• **Task description**: As you print the data below, keep every line exactly as it is and leave the images behind.

+++ Provided material +++

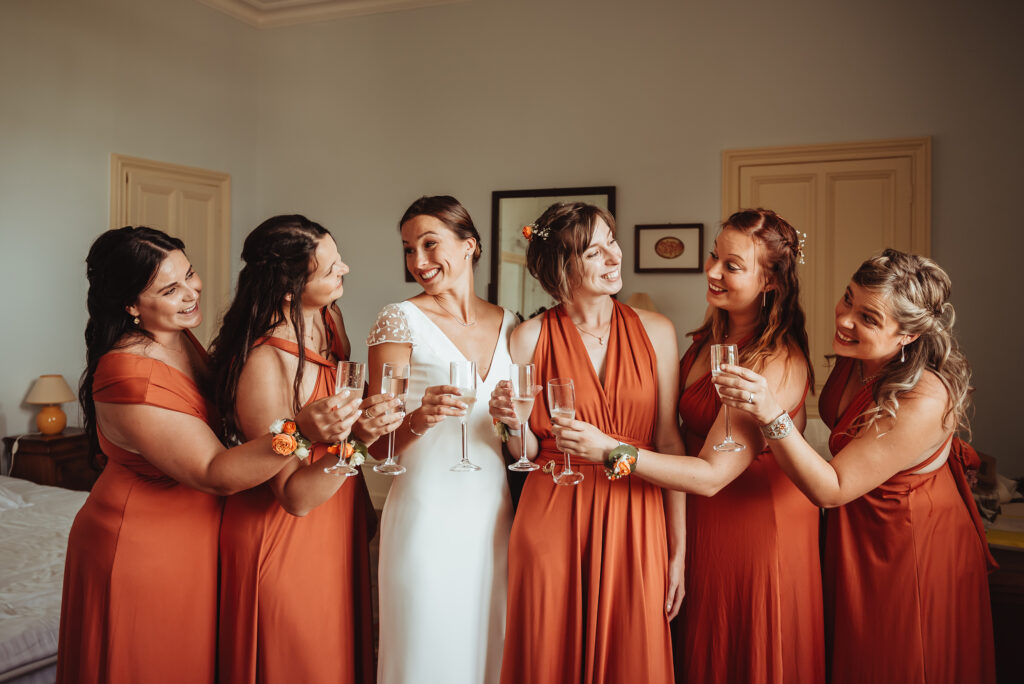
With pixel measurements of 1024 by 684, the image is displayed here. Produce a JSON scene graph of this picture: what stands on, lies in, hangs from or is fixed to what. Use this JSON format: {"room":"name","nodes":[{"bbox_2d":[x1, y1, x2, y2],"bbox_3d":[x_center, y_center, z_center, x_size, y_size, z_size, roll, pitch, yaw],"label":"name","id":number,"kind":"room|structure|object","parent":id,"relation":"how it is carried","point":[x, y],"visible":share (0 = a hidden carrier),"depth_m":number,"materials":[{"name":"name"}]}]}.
{"room":"bedroom","nodes":[
{"label":"bedroom","id":0,"kind":"room"},
{"bbox_2d":[0,475,86,683],"bbox_3d":[-2.438,0.842,2.619,2.016,0.873,2.132,1,1,20],"label":"bed","id":1,"kind":"object","parent":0,"point":[49,559],"visible":0.59,"depth_m":2.70,"materials":[{"name":"white fabric"}]},
{"bbox_2d":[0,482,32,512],"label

+++

• **Completed task**:
With pixel measurements of 1024 by 684, the image is displayed here. Produce a JSON scene graph of this picture: what stands on, lies in, hangs from or is fixed to what. Use this JSON format: {"room":"name","nodes":[{"bbox_2d":[x1, y1, x2, y2],"bbox_3d":[x_center, y_center, z_center, x_size, y_size, z_size, roll, pitch, yaw],"label":"name","id":number,"kind":"room|structure|object","parent":id,"relation":"how it is carried","point":[x, y],"visible":share (0 = a hidden carrier),"depth_m":number,"materials":[{"name":"name"}]}]}.
{"room":"bedroom","nodes":[
{"label":"bedroom","id":0,"kind":"room"},
{"bbox_2d":[0,475,86,683],"bbox_3d":[-2.438,0.842,2.619,2.016,0.873,2.132,1,1,20],"label":"bed","id":1,"kind":"object","parent":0,"point":[49,559],"visible":0.59,"depth_m":2.70,"materials":[{"name":"white fabric"}]},
{"bbox_2d":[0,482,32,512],"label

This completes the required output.